*Your goal*. Only the line containing "### Database Backups" and those after it, up to the end of the records below, are to be set down, exactly as written.
------
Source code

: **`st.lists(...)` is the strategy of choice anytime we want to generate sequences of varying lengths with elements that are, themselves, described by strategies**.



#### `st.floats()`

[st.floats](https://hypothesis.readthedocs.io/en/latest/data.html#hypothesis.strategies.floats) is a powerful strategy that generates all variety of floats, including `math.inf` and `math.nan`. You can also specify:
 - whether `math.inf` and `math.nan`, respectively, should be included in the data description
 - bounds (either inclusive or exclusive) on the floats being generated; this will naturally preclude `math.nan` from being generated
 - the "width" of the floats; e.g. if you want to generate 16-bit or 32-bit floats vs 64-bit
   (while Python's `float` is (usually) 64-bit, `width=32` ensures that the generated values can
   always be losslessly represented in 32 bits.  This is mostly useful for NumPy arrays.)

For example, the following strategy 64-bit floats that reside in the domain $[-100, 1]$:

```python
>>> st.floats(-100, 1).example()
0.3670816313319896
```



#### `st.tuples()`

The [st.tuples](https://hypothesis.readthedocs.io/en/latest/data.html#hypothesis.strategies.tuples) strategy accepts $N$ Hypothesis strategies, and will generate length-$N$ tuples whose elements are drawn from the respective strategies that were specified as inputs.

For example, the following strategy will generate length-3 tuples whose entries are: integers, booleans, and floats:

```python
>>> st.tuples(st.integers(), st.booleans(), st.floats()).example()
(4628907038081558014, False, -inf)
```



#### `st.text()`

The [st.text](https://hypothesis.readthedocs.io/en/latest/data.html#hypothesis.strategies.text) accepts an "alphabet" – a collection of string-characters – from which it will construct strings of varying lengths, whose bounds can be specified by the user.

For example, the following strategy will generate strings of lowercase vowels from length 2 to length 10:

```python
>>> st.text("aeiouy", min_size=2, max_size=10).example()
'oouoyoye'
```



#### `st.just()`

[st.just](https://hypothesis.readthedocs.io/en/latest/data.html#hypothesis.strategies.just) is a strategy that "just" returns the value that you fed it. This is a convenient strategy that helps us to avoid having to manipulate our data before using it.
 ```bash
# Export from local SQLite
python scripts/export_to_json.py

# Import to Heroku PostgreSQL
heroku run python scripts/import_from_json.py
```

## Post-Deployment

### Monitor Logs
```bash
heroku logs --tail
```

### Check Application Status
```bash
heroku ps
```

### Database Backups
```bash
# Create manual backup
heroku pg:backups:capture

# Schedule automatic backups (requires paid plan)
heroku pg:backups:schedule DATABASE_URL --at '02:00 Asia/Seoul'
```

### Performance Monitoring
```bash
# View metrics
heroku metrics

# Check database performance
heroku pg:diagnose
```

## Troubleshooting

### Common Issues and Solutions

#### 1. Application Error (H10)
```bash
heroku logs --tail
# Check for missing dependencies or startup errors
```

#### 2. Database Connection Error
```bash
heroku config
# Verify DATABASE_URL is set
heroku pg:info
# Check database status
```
------
*Your solution*.
### Database Backups
```bash
# Create manual backup
heroku pg:backups:capture

# Schedule automatic backups (requires paid plan)
heroku pg:backups:schedule DATABASE_URL --at '02:00 Asia/Seoul'
```

### Performance Monitoring
```bash
# View metrics
heroku metrics

# Check database performance
heroku pg:diagnose
```

## Troubleshooting

### Common Issues and Solutions

#### 1. Application Error (H10)
```bash
heroku logs --tail
# Check for missing dependencies or startup errors
```

#### 2. Database Connection Error
```bash
heroku config
# Verify DATABASE_URL is set
heroku pg:info
# Check database status
```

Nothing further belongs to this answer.